Thanks, this is very kind of you. Please see my code below:
using Pkg, Optim, GLM, Random, Statistics, Distributions, QuadGK, StatsFuns, ForwardDiff
Random.seed!(1234)
function choice_prob_naive(θ::Array{Float64,1}, r::Float64, x::Array{Float64,1}, y::Array{Float64,1}, R::Int64, c::Float64, d::Int64, p0::Float64)
α = θ[1]
βX = θ[2:5]
βY = θ[6:10]
γ0 = θ[11]
γ1 = θ[12:16]
logτ = θ[17]
logκ = θ[18]
s(ϵs) = d + 1.0/sqrt(exp(logτ)) * ϵs
p(ϵs) = p0/(p0 + (1.0 - p0) * exp((0.5 - s(ϵs))*exp(logτ)))

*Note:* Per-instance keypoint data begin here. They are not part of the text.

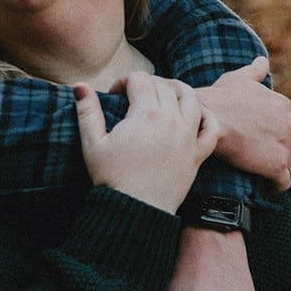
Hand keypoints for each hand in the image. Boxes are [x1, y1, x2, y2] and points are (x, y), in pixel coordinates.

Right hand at [74, 72, 218, 214]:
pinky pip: (211, 129)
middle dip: (147, 84)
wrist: (136, 211)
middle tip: (134, 95)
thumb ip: (86, 111)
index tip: (114, 94)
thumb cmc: (112, 178)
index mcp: (145, 114)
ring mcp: (188, 137)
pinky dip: (207, 116)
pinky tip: (197, 114)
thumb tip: (79, 85)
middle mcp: (171, 120)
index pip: (139, 80)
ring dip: (179, 89)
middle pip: (164, 86)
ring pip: (191, 99)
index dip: (124, 81)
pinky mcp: (198, 154)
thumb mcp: (92, 143)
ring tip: (167, 92)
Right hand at [198, 58, 290, 190]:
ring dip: (272, 169)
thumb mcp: (239, 78)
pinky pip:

Eu(ϵs) = α*r + x'*βX + y'*βY + 0.05*α*R*r - ((γ0 + y'*γ1)*(1.0 - c) + 0.05*α*(1.0 + r - c))*p(ϵs) - (logκ - 1.0)
integrand(ϵs) = normcdf(0.0, 1.0, Eu(ϵs))*(1/sqrt(2.0*π)*exp(-(ϵs^2.0)/2.0))
(expectation, err) = quadgk(ϵ -> integrand(ϵ), -4.0, 4.0, rtol = 0.0001)
return expectation
end
function loglike(θ::Array{Float64,1}, r::Array{Float64,1}, x::Array{Float64,2}, y::Array{Float64,2}, R::Array{Int64,1}, c::Array{Float64,1}, d::Array{Int64,1}, p0::Array{Float64,1}, B::Array{Int64,1})
prob = zeros(size(B,1))
Threads.@threads for i = 1:size(B,1)
prob[i] = choice_prob_naive(θ, r[i], x[i,:], y[i,:], R[i], c[i], d[i], p0[i])
end
negloglike = - (B'*log.(prob) + (1.0 .- B)'*log.(1.0 .- prob))
return negloglike
end
td = TwiceDifferentiable(θ -> loglike(θ, r, x, y, R, c, d, p0, B), theta; autodiff = :forward);
@time theta_naive = optimize(td, theta, BFGS(), Optim.Options(f_tol=10^-3, iterations=100_000, show_trace=true, show_every=1))
The below creates a random sample. You can adjust the size with N, which is around 1 million in my actual sample.
N = 100000;
r = 400 .+ 200*randn(N);
x = [6 .+ 1*randn(N) rand(Binomial(1,0.15), N) 0.6 .+ 0.6*randn(N) 7 .+ 0.5*randn(N)];
y = [0.5 .+ 0.2*randn(N) 2.8 .+ 2.2*randn(N) rand(Binomial(1,0.12), N) 7 .+ 8.0*randn(N) 1.3 .+ 6.0*randn(N)];
R = rand(Binomial(1,0.1), N);
c = 0.5 .+ 0.2*randn(N);
d = rand(Binomial(1,0.03), N);
p0 = 0.5 .+ 0.2*randn(N);
B = rand(Binomial(1,0.3), N);
# initial value
alpha = 0.001;betaX = [0.02; 0.1;0.01;0.02]; betaY = [0.05; -0.01; -0.1; 0.25; 0.11]; gamma0 = 0.05; gamma1 = [0.1; -0.05; -0.0; -0.1; -0.1]; tau = 1; kappa = 2;
theta = [alpha; betaX; betaY; gamma0; gamma1; tau; kappa]
I also checked the NaN issue. It seems to occur when the search attempts very small value of parameters. For example:
choice_prob_naive(-5000*theta, r[1], x[1,:], y[1,:], R[1], c[1], d[1], p0[1])
ERROR: DomainError with 0.0:
integrand produced NaN in the interval (-4.0, 4.0)
Update: I found the issue is that when τ approaches zero, for example when logτ = -1000, exp(logτ) returns exactly zero, instead of a tiny positive value. In this case, s(ϵ) becomes Inf and p(ϵ) becomes NaN.
Not sure if there is a good solution to this issue. I tried to add
if logτ < -100
logτ = -100
end
This change made the program much slower.